Seküler dünya algılayışının dışında organize olan vakıflar, ilminin zekatının verilmesinin gerekliliğine inanan, tebessümün infak şekli olduğunu düşünen, doğanın hâkimi değil bir parçası olduğu bilinciyle hareket eden, kendisi için istemediğini kardeşi için istemeyen, sevdiklerinden infak etmedikçe iman etmiş sayılmayan, komşusu aç iken tok yatmasının Müslümanlığa aykırı olduğunu düşünen bir toplum tasavvuru üzerinden var olmuştur.

Toplumsal çeşitlilik ve duyarlılık temelinde toplumun kendi kendini belirleme ve organize etme ortamını oluşturan vakıflar, toplumsal bir kültürün ve problem çözme yönteminin kurumsal bir yansımasıdır.

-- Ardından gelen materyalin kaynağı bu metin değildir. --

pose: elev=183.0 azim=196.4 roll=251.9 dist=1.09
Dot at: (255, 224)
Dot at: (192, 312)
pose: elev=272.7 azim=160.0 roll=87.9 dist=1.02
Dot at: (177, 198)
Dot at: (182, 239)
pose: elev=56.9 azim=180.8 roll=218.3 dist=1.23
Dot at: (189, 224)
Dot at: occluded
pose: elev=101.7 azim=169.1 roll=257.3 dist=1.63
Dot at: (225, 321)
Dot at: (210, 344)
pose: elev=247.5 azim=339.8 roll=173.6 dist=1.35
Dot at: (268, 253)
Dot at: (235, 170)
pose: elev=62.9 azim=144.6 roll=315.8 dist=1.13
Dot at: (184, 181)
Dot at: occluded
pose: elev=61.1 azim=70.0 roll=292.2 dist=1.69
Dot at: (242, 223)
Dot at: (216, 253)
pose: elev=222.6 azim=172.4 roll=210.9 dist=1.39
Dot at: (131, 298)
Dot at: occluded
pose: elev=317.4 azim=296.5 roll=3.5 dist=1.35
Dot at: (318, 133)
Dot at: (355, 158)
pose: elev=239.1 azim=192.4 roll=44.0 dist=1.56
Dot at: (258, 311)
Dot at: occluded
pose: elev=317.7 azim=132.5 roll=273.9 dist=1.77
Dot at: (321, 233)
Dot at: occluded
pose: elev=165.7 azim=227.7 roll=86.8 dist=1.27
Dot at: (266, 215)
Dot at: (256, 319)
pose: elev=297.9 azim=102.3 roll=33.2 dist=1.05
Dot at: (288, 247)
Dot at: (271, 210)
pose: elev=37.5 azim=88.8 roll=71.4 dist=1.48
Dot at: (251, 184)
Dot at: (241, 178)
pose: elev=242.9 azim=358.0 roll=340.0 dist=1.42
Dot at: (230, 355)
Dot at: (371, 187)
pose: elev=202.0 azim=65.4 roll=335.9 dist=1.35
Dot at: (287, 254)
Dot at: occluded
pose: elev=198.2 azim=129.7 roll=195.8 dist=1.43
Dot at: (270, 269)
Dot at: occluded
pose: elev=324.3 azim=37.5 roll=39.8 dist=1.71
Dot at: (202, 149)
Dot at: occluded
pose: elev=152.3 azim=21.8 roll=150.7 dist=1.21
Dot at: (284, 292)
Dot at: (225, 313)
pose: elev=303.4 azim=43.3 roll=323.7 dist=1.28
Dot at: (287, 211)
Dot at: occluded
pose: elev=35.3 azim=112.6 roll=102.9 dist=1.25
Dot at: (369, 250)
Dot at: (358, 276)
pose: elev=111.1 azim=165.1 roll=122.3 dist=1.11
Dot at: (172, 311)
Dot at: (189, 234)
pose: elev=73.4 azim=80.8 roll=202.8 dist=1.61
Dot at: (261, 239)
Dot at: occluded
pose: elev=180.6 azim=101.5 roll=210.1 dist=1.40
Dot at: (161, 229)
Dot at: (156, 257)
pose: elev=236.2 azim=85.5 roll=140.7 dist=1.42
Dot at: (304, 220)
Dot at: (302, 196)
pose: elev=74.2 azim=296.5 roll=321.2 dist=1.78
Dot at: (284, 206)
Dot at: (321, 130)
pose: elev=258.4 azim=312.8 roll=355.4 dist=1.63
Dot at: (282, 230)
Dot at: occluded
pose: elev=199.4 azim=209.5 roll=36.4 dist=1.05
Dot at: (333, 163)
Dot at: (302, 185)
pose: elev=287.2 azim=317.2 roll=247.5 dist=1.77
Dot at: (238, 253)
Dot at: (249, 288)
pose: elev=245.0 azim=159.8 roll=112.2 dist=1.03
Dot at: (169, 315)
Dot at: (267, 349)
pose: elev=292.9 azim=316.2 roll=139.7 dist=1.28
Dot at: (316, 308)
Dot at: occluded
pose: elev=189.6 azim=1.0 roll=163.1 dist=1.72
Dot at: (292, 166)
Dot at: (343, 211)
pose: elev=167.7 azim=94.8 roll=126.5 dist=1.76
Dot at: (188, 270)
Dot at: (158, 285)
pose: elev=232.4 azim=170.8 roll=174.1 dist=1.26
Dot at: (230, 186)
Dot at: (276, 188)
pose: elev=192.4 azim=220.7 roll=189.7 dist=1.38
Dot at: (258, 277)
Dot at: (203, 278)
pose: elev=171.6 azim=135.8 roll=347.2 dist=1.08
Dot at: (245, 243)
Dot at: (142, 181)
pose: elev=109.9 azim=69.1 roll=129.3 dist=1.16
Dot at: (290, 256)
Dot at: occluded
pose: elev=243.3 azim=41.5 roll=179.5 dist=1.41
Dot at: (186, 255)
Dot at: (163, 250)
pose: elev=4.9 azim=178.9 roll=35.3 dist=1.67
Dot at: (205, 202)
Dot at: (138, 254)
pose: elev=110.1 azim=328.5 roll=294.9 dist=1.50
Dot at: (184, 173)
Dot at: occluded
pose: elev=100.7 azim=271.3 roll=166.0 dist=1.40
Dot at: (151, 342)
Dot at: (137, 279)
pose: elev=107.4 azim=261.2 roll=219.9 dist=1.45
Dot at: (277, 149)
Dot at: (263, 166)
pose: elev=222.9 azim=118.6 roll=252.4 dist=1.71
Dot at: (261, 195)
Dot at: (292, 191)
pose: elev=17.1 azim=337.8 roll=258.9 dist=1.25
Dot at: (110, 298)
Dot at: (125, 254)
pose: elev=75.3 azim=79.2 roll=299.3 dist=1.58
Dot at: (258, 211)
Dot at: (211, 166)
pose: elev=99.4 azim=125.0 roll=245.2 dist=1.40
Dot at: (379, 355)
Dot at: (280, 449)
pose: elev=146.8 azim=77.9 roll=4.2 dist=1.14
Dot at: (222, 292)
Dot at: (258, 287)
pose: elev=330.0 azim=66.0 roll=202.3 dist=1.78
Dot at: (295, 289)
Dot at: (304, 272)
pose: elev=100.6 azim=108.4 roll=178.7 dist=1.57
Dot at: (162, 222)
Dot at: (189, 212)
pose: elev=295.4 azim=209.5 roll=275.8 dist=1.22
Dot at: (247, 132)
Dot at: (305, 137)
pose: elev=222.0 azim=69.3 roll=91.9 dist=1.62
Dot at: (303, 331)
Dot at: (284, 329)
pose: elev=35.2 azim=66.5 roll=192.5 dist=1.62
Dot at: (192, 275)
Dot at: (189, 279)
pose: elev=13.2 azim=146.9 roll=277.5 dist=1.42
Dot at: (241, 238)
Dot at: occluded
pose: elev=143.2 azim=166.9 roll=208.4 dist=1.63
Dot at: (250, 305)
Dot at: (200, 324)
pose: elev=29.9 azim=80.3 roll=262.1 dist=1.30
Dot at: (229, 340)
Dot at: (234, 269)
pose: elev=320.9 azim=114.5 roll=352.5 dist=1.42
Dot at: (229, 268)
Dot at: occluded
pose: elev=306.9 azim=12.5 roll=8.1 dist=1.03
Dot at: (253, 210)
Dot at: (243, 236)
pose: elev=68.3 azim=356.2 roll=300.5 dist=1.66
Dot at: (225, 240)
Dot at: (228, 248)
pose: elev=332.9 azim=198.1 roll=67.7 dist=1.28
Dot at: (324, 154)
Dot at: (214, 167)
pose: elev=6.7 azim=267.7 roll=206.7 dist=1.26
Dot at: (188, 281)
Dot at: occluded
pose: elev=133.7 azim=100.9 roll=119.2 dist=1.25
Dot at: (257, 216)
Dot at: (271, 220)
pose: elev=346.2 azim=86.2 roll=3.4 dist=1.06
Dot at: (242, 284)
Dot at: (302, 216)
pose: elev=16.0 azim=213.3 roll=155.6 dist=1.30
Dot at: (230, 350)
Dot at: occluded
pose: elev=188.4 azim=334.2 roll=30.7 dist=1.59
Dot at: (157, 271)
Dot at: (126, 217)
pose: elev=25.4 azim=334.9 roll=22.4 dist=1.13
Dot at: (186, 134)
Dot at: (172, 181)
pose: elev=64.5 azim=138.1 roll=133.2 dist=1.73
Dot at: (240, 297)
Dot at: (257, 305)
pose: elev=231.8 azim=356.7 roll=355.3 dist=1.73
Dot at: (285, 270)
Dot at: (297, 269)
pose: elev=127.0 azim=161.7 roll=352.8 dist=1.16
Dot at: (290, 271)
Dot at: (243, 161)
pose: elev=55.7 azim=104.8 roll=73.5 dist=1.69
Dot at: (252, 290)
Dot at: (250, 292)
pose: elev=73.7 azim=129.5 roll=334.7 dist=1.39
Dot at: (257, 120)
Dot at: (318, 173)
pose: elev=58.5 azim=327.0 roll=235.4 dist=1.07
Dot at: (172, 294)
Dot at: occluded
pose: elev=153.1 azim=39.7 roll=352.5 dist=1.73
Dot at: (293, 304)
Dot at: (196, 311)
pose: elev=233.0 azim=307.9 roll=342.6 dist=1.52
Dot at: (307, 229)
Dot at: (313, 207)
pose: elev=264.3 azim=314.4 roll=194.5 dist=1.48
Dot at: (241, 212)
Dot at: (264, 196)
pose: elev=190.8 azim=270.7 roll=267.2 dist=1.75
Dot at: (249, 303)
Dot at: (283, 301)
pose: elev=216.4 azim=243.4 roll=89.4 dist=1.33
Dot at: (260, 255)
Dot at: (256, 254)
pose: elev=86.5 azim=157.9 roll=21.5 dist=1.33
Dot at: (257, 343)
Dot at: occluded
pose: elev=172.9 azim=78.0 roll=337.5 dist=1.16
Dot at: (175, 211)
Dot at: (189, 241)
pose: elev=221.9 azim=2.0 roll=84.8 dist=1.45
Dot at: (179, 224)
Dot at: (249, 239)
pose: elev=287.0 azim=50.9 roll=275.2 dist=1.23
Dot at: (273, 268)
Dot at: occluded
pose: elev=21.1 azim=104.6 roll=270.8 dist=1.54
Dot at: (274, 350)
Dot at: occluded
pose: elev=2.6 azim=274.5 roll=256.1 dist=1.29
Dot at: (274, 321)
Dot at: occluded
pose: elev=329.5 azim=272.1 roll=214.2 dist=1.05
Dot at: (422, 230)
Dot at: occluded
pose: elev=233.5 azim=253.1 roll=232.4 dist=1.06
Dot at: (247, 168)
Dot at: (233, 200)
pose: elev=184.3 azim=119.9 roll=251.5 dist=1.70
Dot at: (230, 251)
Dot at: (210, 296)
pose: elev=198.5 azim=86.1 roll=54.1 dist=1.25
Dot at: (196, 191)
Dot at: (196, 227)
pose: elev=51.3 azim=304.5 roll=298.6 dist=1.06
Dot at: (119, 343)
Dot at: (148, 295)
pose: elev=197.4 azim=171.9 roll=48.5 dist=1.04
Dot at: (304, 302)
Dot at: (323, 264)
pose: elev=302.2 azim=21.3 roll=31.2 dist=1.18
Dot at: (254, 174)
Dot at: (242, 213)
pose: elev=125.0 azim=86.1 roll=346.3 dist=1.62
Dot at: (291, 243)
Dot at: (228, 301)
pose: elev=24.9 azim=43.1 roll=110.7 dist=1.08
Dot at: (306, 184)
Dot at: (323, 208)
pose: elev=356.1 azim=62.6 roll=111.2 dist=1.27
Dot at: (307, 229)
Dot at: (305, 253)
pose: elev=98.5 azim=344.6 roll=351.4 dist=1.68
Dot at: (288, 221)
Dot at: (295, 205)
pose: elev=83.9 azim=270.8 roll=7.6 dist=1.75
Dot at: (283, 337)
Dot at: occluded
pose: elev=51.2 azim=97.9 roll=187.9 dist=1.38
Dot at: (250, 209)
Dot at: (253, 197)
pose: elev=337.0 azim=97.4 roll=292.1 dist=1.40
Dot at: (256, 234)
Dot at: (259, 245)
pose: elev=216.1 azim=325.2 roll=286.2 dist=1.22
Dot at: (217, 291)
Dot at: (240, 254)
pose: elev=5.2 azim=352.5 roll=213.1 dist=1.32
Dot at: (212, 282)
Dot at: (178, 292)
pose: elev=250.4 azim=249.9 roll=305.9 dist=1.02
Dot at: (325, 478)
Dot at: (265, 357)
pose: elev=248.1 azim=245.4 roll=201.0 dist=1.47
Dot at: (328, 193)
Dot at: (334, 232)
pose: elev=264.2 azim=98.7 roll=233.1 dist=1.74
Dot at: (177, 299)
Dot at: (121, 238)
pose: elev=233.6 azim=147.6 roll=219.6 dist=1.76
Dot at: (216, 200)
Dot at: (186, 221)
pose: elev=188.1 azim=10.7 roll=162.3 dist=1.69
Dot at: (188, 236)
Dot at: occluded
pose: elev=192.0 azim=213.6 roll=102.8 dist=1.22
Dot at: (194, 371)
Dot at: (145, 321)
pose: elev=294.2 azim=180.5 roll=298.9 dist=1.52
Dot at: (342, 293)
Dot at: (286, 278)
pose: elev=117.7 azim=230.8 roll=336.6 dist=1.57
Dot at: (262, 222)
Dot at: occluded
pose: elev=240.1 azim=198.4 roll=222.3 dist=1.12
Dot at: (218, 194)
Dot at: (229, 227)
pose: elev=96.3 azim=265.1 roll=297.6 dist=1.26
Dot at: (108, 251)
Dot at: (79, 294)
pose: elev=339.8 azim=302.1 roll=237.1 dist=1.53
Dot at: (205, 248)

Modern dünyanın tek tipleştirici ve indirgeyici algısı ile organize olan toplumlarda unutulmaya bırakılan vakıflar, postmodern dönemde yeni bir revizyonla bir sivil toplum kuruluşu/gönüllü kuruluş formatına yaklaştırılmaya çalışılmaktadır. Ancak başta eğitim ve sağlık olarak hemen tüm sorunlara çözüm oluşturan, zengin-fakir ve diğer tüm sınıfların kaynaştığı ve iletişime geçtiği toplum vasatları olan bu kurumlar kendilerini var eden ve besleyen engin ve kadim kültürün izlerini taşımaya ve temelinde din olan mektepliklerini sürdürmeye devam edeceklerdir.

Bu bağlamda, eğitim alanında toplumun hizmetine sunulmuş olan vakfımız, kendisi ve kökleri ile sağlıklı bir iletişim kurabilmenin imkânını arayan ve kadim olanın izini sürmek isteyen herkes için bir buluşma noktası olma arzusuyla yola çıkmıştır. Modern olanın bir hafıza kaybı olduğu, şimdinin geçmişten bağımsız olmadığı, kişiler gibi toplumların da birikimleri üzerine inşa edildiği düşünüldüğünde, toplumsal hafızanın kaybının bir toplumun kayboluşu anlamına geldiği aşikardır.

Toplumsal hafızanın diri tutulması ve bizi biz kılan ana kaynaklara ulaşılması ve güncel yordamlarla tedrisatının sağlanması göreviyle hareket eden Seyyid Nizam Eğitim Vakfı, çok yönlü toplumsal bir mektep olmayı kendisine hedef seçmiştir.